Acquired hospitals showed better operating margins than similar non-acquired hospitals
The journal Health Affairs looked at private equity backed hospital acquisitions from 2003-2017 and what effects it has had on the financial and operational aspects compared to those not acquired.
In 2000, the valuation of private equity deals in the health care sector were less than $5 billion, but by 2018, that had increased to more than $100 billion. Acquisitions ranged from physician practices to mobile application companies. This increased interest by private equity was likely fueled by a perception that health care is recession-proof, a projected increase in demand because of an aging population, or the operational inefficiencies of health care organizations, according to the authors.
In 2017, private-equity acquired hospitals accounted for almost 7.5% of all non-government acute care hospitals and 11% of all patient discharges. Private equity targeted hospitals predominately in the Mid-Atlantic and Southern United States between 2003-2017, with the hospitals more likely to be for-profit and in urban areas.
During this same period, private equity-backed hospitals had better operating margins than nonacquired hospitals on average, and the magnitude of difference in the margins rose 3 percentage points.
In this period, operating expenses per adjusted discharge from private equity–acquired hospitals declined relative to those of nonacquired hospitals. Facilities that were acquired by private equity during the study period had higher charge-to-cost ratios in 2003 relative to nonacquired hospitals, and this differential widened in 2017. Hospitals with higher charge-to-cost ratios can induce higher payments from patients and insurers.

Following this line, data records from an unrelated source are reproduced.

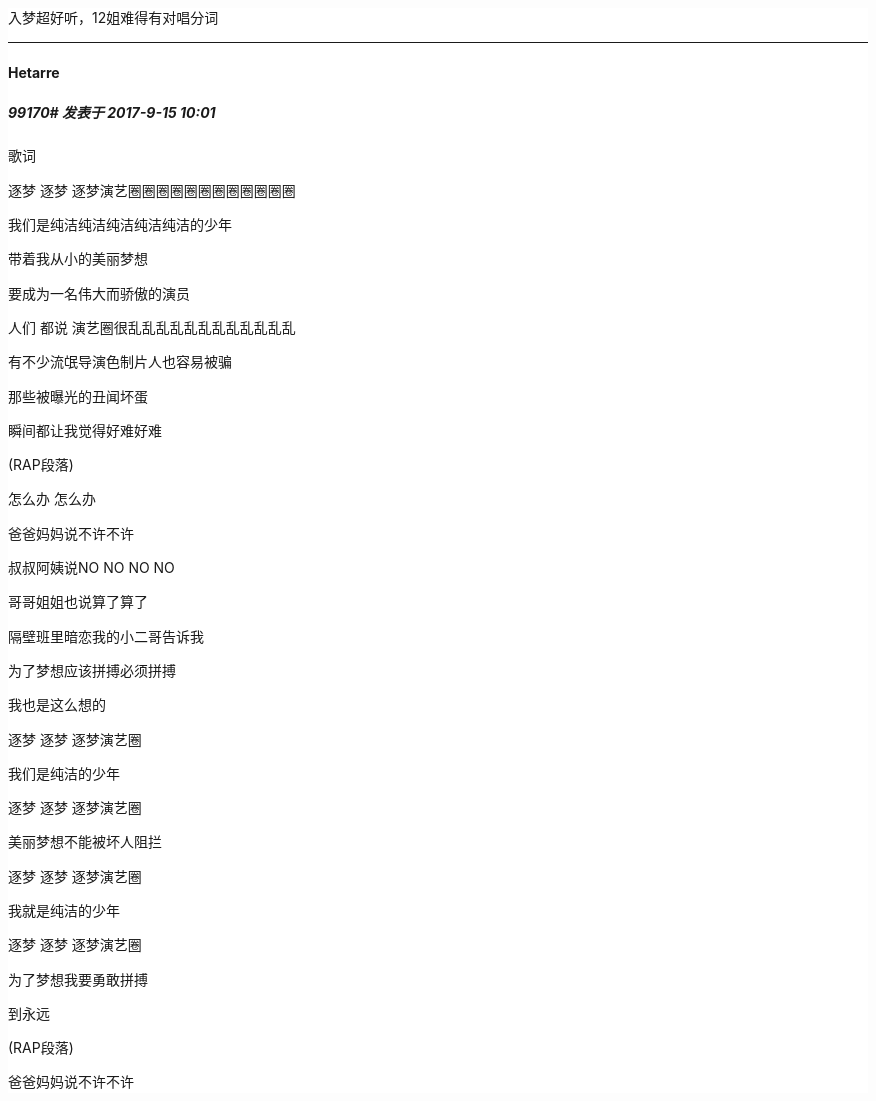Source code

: 入梦超好听，12姐难得有对唱分词


*****

####  Hetarre  
##### 99170#       发表于 2017-9-15 10:01


歌词

逐梦 逐梦 逐梦演艺圈圈圈圈圈圈圈圈圈圈圈圈

我们是纯洁纯洁纯洁纯洁纯洁的少年

带着我从小的美丽梦想

要成为一名伟大而骄傲的演员

人们 都说 演艺圈很乱乱乱乱乱乱乱乱乱乱乱乱

有不少流氓导演色制片人也容易被骗

那些被曝光的丑闻坏蛋

瞬间都让我觉得好难好难

(RAP段落)

怎么办 怎么办

爸爸妈妈说不许不许

叔叔阿姨说NO NO NO NO

哥哥姐姐也说算了算了

隔壁班里暗恋我的小二哥告诉我

为了梦想应该拼搏必须拼搏

我也是这么想的

逐梦 逐梦 逐梦演艺圈

我们是纯洁的少年

逐梦 逐梦 逐梦演艺圈

美丽梦想不能被坏人阻拦

逐梦 逐梦 逐梦演艺圈

我就是纯洁的少年

逐梦 逐梦 逐梦演艺圈

为了梦想我要勇敢拼搏

到永远

(RAP段落)

爸爸妈妈说不许不许
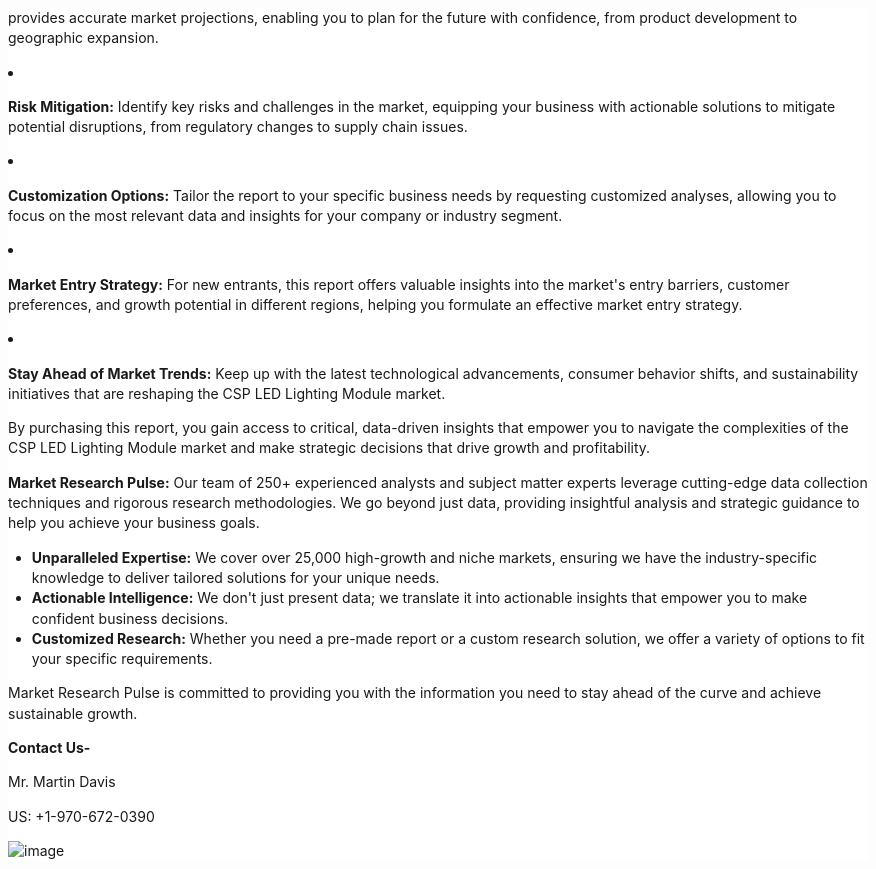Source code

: provides accurate market projections, enabling you to plan for the future with confidence, from product development to geographic expansion.</p></li><li><p><strong>Risk Mitigation:</strong> Identify key risks and challenges in the market, equipping your business with actionable solutions to mitigate potential disruptions, from regulatory changes to supply chain issues.</p></li><li><p><strong>Customization Options:</strong> Tailor the report to your specific business needs by requesting customized analyses, allowing you to focus on the most relevant data and insights for your company or industry segment.</p></li><li><p><strong>Market Entry Strategy:</strong> For new entrants, this report offers valuable insights into the market's entry barriers, customer preferences, and growth potential in different regions, helping you formulate an effective market entry strategy.</p></li><li><p><strong>Stay Ahead of Market Trends:</strong> Keep up with the latest technological advancements, consumer behavior shifts, and sustainability initiatives that are reshaping the CSP LED Lighting Module market.</p></li></ol><p>By purchasing this report, you gain access to critical, data-driven insights that empower you to navigate the complexities of the CSP LED Lighting Module market and make strategic decisions that drive growth and profitability.</p><p><strong>Market Research Pulse:</strong>&nbsp;Our team of 250+ experienced analysts and subject matter experts leverage cutting-edge data collection techniques and rigorous research methodologies. We go beyond just data, providing insightful analysis and strategic guidance to help you achieve your business goals.</p><ul><li><strong>Unparalleled Expertise:</strong>&nbsp;We cover over 25,000 high-growth and niche markets, ensuring we have the industry-specific knowledge to deliver tailored solutions for your unique needs.</li><li><strong>Actionable Intelligence:</strong>&nbsp;We don't just present data; we translate it into actionable insights that empower you to make confident business decisions.</li><li><strong>Customized Research:</strong>&nbsp;Whether you need a pre-made report or a custom research solution, we offer a variety of options to fit your specific requirements.</li></ul><p>Market Research Pulse is committed to providing you with the information you need to stay ahead of the curve and achieve sustainable growth.</p><p><strong>Contact Us-</strong></p><p>Mr. Martin Davis</p><p>US: +1-970-672-0390</p>
![image](https://github.com/user-attachments/assets/789d6e76-8841-4a15-8f48-dff8064f7377)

Registered nursing staff ratios were comparable between acquired and nonacquired hospitals in 2003. While in both types of hospitals registered nursing staff ratios increased moderately, all-personnel staffing ratios decreased in acquired hospitals and increased in nonaquired ones.
Previous research demonstrated that private equity acquisition was associated with moderate increases in income and charge-to-cost ratios, these findings suggest how investors may affect operational decisions. The Health Affairs analysis of detailed financial measures suggests that private equity investors acquired larger hospitals with healthier operating margins. Post-acquisition, these hospitals appeared to continue to boost profits by restraining growth in cost per patient, in part by limiting staffing growth.
Despite the massive shocks to credit markets worldwide in 2008 (which occurred after the majority of private equity hospital acquisitions), private equity–backed deals in health care have continued to rise and amounted to $79 billion in 2019, or 18 percent of private equity deals worldwide, even excluding add-ons.